Une approche un peu différente est évaluée dans un essai de phase II, multicentrique, de traitement des cancers du col utérin en rechute précoce à l’aide de peptides longs immunogènes dérivés des protéines E6 et E7 du papillomavirus de type 16 à l’institut Curie, Paris.

Conclusion

Il n’existe pas de protocole standard de polychimiothérapie par le traitement des cancers du col utérin évolués ou lors des récidives. Le cisplatine seul (50-100 mg/m2, toutes les 3 semaines) semble être la meilleure proposition actuellement (médicament le plus actif, toxicité acceptable). Le schéma 50 mg/m2, toutes les 3 semaines, semble avoir le meilleur index thérapeutique et sert de bras de référence dans la plupart des essais de phase III. Il n’existe pas d’effet-dose pour le cisplatine et l’augmentation des posologies ne fait qu’accroître la toxicité. Les réponses sont très rarement complètes et le plus souvent de courte durée. Seule l’association du topotécan au cisplatine a montré, dans une seule étude, une augmentation de la survie, au prix d’une majoration de la toxicité. En cas de résultats positifs avec d’autres associations, les toxicités observées et la qualité de vie des malades devraient être des éléments décisionnels thérapeutiques particulièrement importants dans cette situation palliative, où il faut particulièrement privilégier la qualité de vie des patientes. Les futures études devront également évaluer la qualité de vie et le soulagement de la douleur de façon à avoir une vision globale du bénéfice éventuellement apporté aux malades. Le rôle éventuel des médicaments non cytotoxiques reste à déterminer.
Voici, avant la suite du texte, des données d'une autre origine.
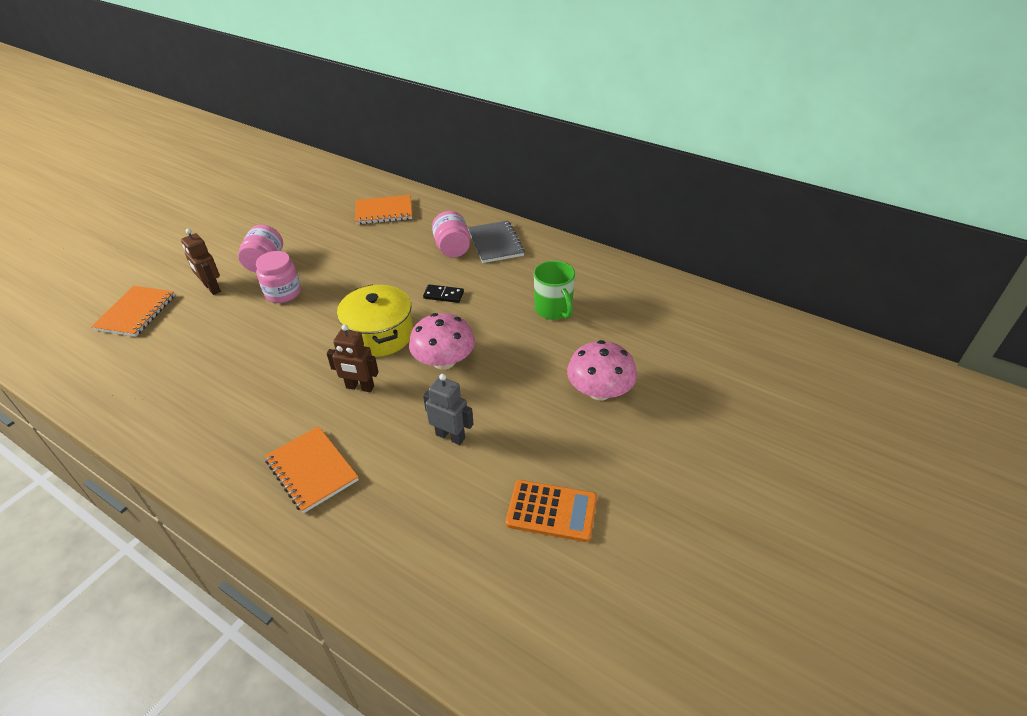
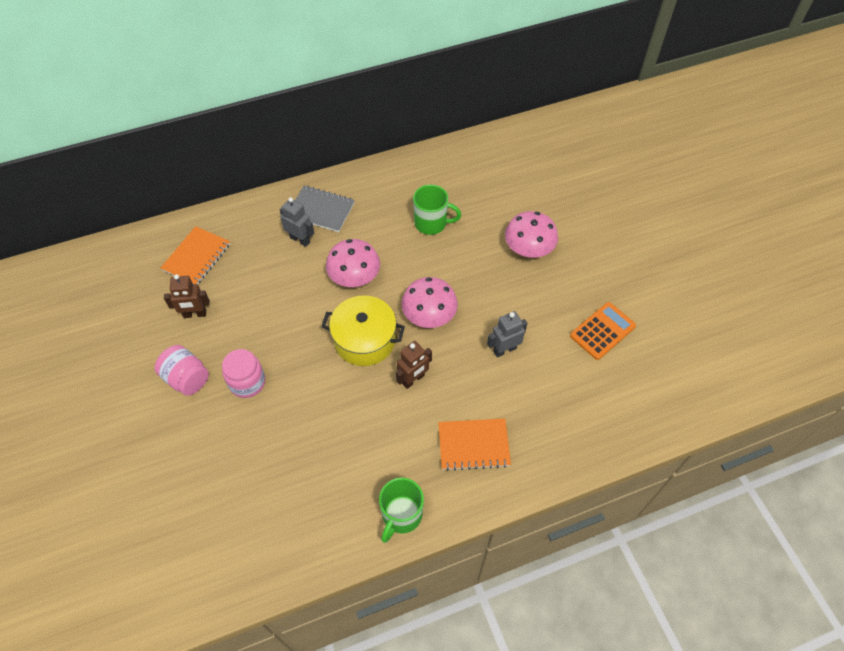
camera: 55 degrees left, 15 degrees up
(136, 313) = (166, 509): orange notebook -> none
(197, 455) = (401, 515): none -> green mug
(212, 288) = (186, 434): brown robot -> brown robot (195, 314)
(443, 295) = (354, 277): black domino -> pink mushroom
(452, 248) = (300, 240): pink jar -> grey robot

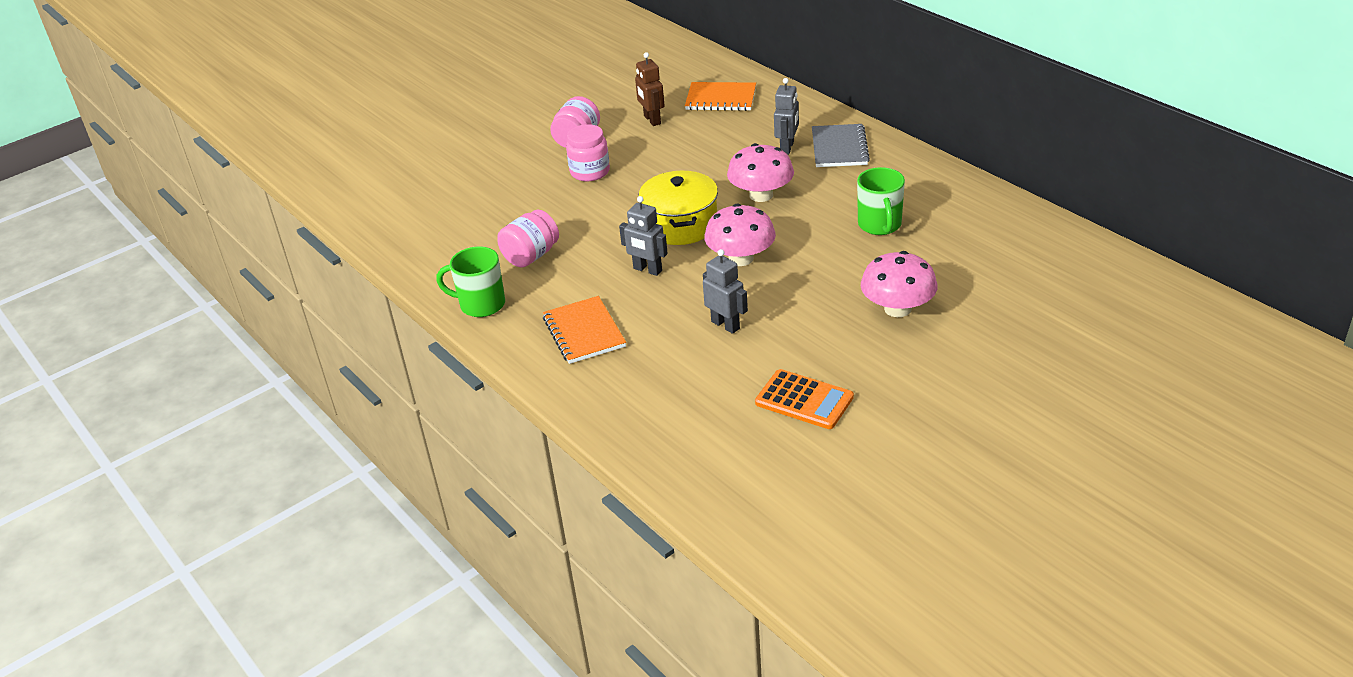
camera: 75 degrees right, 20 degrees down
(350, 459) = (531, 256): none -> pink jar
(413, 379) = (647, 270): brown robot -> grey robot

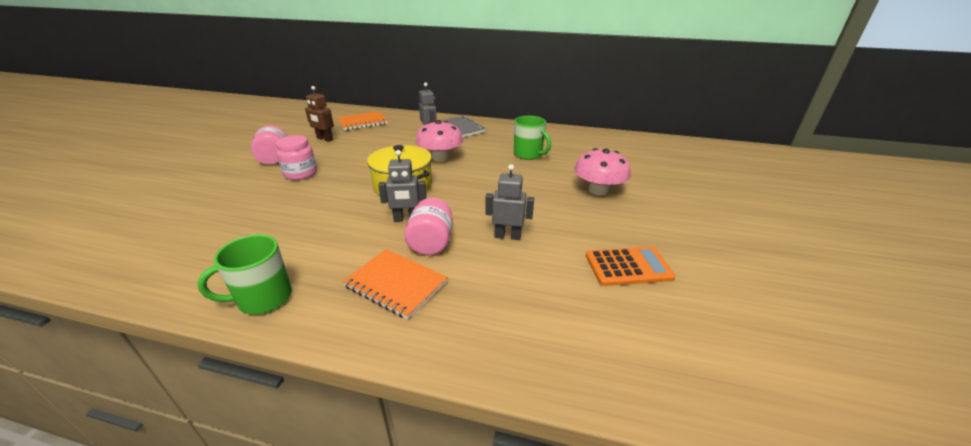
camera: 40 degrees left, 5 degrees down
(531, 256) = (290, 240): pink jar -> pink jar (431, 243)
(741, 258) = (468, 192): pink mushroom -> none

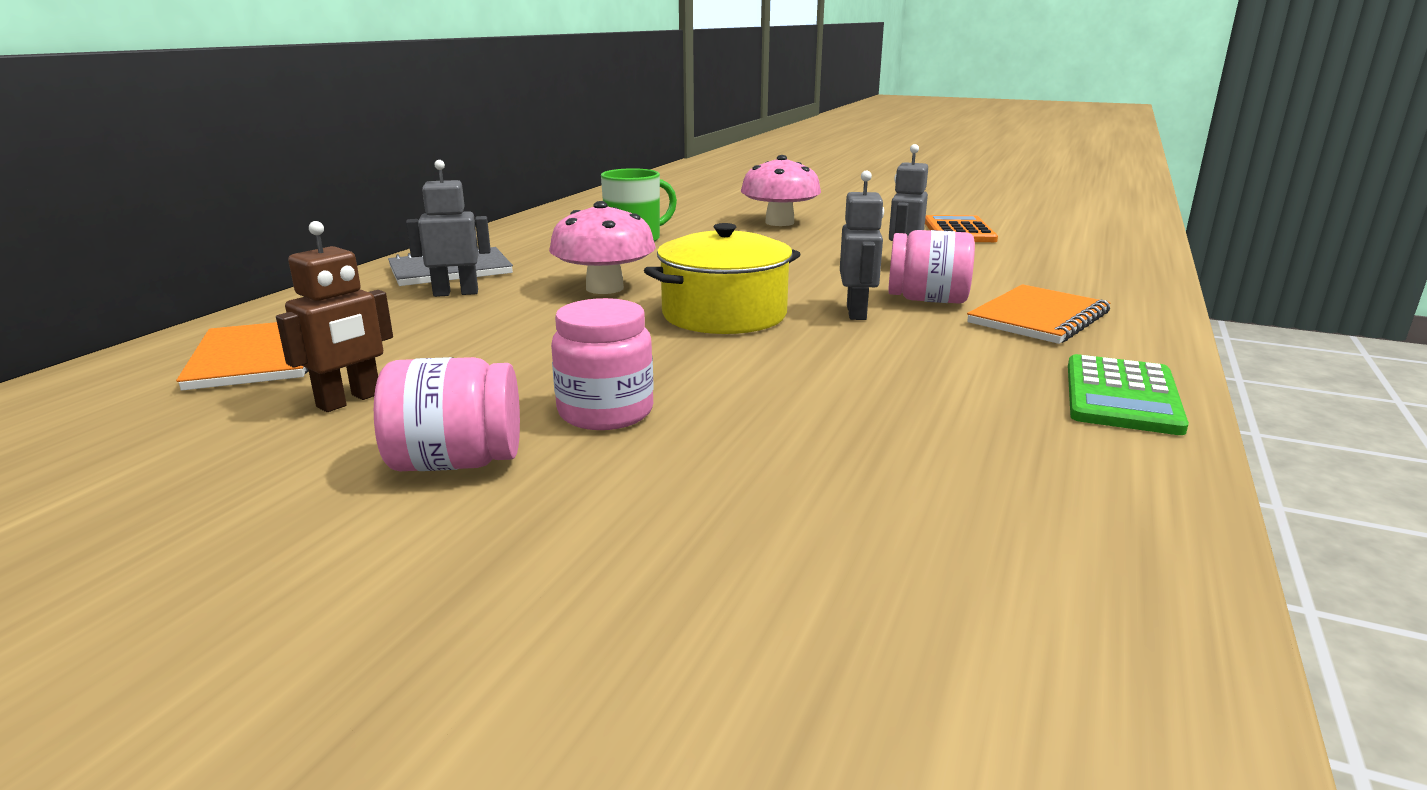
camera: 80 degrees left, 10 degrees down
(263, 298) = (1121, 396): green mug -> green calculator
Nous n’avons pas de données suffisantes actuellement pour récuser la reprise du platine en cas de rechute après radiochimiothérapie initiale à base de platine. Cependant, le choix d’une autre molécule paraît licite en cas de poursuite évolutive initiale ou de rechute précoce (intervalle libre court < 6 mois) en dehors des zones irradiées.

Lorsque la récidive est située dans une zone préalablement irradiée, les taux de réponse sont particulièrement bas et il ne s’agit que de réponses partielles [47]. Cela incite à ne pas proposer une chimiothérapie, sauf chez une patiente informée qui en fait la demande.

Ces dernières années, un certain nombre de nouveaux médicaments (cytotoxiques ou non) ont été testés seuls puis, pour certains, associés au platine. Certains semblent apporter un bénéfice réel, mais un recul plus important est nécessaire avant de pouvoir conclure formellement. Un protocole est actuellement en cours au sein du GOG (GOG0204) comparant cisplatine (50 mg/m2) + paclitaxel, cisplatine + gemcitabine, cisplatine + topotécan et cisplatine + vinorelbine. Si les résultats bénéfiques en situation palliative se confirment, l’introduction de ces nouvelles drogues lors du traitement initial fera espérer une amélioration des résultats thérapeutiques par une réduction des taux de métastases secondaires et/ou de rechutes locales, en cas de facteurs de mauvais pronostic.

L’immunothérapie dirigée contre l’HPV est une des voies de recherche thérapeutique prometteuse dans le traitement du cancer du col utérin.